▸ DATA SHOWN

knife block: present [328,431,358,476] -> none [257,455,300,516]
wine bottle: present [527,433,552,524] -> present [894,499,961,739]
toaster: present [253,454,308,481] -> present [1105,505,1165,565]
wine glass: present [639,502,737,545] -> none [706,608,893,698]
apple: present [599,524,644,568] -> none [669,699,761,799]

▸ PROBLEM REQUIREMENTS
Having read the entries above, restate them all word for word.

▸ YOUR SOLUTION
knife block: present [328,431,358,476] -> none [257,455,300,516]
wine bottle: present [527,433,552,524] -> present [894,499,961,739]
toaster: present [253,454,308,481] -> present [1105,505,1165,565]
wine glass: present [639,502,737,545] -> none [706,608,893,698]
apple: present [599,524,644,568] -> none [669,699,761,799]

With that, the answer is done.